# Rings and Bases???



## Hammack (Aug 4, 2011)

Guys what is everyone using for Rings and bases now.  I have always used redfield ring and bases, and have had quite a stock pile that I purchased several years back when a gunshop when out of business.  Well I finally have depleted my supply, and need other options.  I was at Bass pro the other weekend and picked up a set of Leupold, and even though they look like the old redfields I honestly at this point think they are junk.  Two of the screws in the bases are too long,  and bind the bolt when put in not to mention the threads feel rough as the dickens when screwing them in.  When I put in the front ring I thought it would snap trying to twist it around.  Infact so tight that I have no doubt that it will bow an aluminum tube scope once I tried to bore sight it if I needed to use the windage screws, and to top it all off once the front ring is tightened it lifts the back ring an 1/8" off of the rear base.  So off these come and I am going to find something else.  I've mounted a lot of scopes, and never seen anything like these things before.  I put a set of burris on a friends rifle awhile back, and they seemed fine.  Just thought I would see what some others opinions are.


----------



## wareagle5.0 (Aug 4, 2011)

I use warne rings and bases now.

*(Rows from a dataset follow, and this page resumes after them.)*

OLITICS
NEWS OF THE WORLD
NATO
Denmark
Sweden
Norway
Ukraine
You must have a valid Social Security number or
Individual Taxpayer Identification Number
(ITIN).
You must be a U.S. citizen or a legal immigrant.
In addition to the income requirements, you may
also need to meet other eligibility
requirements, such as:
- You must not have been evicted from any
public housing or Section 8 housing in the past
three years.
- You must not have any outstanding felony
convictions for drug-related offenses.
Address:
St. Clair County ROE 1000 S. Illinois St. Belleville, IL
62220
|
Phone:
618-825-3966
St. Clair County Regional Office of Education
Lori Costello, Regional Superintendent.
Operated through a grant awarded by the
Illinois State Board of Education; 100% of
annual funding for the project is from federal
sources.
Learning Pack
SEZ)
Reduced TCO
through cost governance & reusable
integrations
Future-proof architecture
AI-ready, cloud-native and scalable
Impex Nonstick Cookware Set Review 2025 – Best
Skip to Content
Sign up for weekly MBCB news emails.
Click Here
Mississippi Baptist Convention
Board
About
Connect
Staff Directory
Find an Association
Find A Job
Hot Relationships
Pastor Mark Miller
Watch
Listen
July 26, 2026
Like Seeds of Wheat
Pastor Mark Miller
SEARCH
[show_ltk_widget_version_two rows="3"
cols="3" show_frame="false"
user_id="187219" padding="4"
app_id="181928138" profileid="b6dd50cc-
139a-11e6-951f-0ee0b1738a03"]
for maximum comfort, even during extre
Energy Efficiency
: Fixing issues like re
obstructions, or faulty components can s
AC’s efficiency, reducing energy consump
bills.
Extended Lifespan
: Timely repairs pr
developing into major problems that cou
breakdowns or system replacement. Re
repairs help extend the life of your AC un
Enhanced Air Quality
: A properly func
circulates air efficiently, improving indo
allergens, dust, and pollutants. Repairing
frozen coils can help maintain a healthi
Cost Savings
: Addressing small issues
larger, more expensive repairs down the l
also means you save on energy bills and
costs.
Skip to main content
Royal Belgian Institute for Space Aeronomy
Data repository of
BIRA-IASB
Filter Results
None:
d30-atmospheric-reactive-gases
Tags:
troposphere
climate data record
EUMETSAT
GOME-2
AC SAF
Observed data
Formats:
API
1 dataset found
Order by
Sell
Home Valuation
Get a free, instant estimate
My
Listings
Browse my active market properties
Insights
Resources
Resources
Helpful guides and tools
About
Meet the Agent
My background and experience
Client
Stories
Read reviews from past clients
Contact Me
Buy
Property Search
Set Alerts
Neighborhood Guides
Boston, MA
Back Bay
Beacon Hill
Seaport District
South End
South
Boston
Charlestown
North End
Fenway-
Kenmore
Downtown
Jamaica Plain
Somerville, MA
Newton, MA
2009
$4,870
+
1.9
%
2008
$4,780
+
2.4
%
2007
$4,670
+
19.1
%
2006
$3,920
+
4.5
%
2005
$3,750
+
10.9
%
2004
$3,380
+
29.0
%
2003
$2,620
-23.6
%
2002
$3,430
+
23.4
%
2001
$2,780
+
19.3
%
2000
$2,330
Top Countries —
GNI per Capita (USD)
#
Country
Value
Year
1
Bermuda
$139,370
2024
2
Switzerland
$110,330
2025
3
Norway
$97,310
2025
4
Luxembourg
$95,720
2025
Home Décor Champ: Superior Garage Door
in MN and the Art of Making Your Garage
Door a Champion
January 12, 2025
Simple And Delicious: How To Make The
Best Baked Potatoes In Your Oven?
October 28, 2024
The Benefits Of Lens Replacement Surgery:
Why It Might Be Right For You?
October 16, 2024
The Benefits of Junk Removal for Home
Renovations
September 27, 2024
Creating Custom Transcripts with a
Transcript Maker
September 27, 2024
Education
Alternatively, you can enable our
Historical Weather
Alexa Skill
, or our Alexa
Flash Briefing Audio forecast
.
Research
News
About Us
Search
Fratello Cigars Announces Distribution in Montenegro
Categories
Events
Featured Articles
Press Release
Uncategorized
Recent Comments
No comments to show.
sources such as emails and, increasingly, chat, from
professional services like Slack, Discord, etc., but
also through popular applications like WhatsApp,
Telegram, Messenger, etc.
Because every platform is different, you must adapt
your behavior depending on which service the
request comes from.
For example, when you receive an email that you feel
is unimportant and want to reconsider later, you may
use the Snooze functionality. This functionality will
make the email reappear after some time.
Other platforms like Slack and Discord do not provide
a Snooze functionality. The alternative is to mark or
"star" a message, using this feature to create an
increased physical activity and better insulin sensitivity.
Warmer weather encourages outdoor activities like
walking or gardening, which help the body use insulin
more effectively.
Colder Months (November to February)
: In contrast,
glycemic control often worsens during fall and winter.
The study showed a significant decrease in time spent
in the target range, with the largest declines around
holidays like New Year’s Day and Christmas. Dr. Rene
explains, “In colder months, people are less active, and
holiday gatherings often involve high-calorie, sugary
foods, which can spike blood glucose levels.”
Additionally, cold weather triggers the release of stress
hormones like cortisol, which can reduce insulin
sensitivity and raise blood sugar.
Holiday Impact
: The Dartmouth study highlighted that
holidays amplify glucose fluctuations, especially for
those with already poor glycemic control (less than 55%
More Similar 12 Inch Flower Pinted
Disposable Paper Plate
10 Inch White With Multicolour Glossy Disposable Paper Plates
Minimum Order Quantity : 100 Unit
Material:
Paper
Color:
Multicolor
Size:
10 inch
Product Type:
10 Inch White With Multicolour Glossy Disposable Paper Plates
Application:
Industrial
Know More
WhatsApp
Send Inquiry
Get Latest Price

Solid steel.


----------



## TJay (Aug 4, 2011)

Talley or DNZ


----------



## deadend (Aug 4, 2011)

Talley LW and DNZ here as well.  Can't stand those windage adjustable bases and any steel mounts are needlessly heavy.


----------



## tom ga hunter (Aug 5, 2011)

Conetrol are the best made.


http://www.conetrol.com/


----------



## 35 Whelen (Aug 5, 2011)

I have always used Leupold Dual Dovetail two piece bases and Leupold Dual Dovetail rings, no problems!


----------



## markland (Aug 5, 2011)

Went from Redfield/Leupold to Talley rings and bases now on all my guns and never looked back!


----------



## ben300win (Aug 5, 2011)

Make sure you check the length of the screws before you install them on Leupold bases as they are diffrent lenghts for more clearance on the bolt in certain places.


----------



## cohutta21 (Aug 12, 2011)

I have used Warne for several years and love them.  They are well built and solid.


----------



## rayjay (Aug 13, 2011)

I like the Burris rings with the plastic inserts.


----------



## cmshoot (Aug 13, 2011)

While I'm not a big fan of the Redfield/Leupold STD bases, I have a set on my Rem788 (not a lot of options for that particular rifle) that have held rock solid with no adjustments for 16 years now.  I don't use them on any of my other rifles, though.

I've used Warne and Talley both with great success.  I'm running Leupold Dual Dovetails on my TC Contender in .375 Winchester, been on their for 6 years now with no problems.


----------



## mmarkey (Sep 5, 2011)

I use Leupold 2 piece bases on my rem. 700 work great no problems.


----------



## danlnga (Sep 10, 2011)

I have several rifles with Leupold bases. No problems here. I also have used Conetrol. You cannot beat them.


----------



## germag (Sep 10, 2011)

For hunting rifles, I've switched from Leupold 1-piece bases and dovetail rings to DNZ one-piece base/rings.


----------



## tim scott (Sep 13, 2011)

as a custom gunsmith for some forty years, there's only one brand.... conetrol
but be warned blood is not good for blueing..... conetrol rings have a super sharp edge on them... not an issue once you get them on but when loose handle with care.
tim


----------



## pstrahin (Sep 13, 2011)

35 Whelen said:


> I have always used Leupold Dual Dovetail two piece bases and Leupold Dual Dovetail rings, no problems!



Me 2!


----------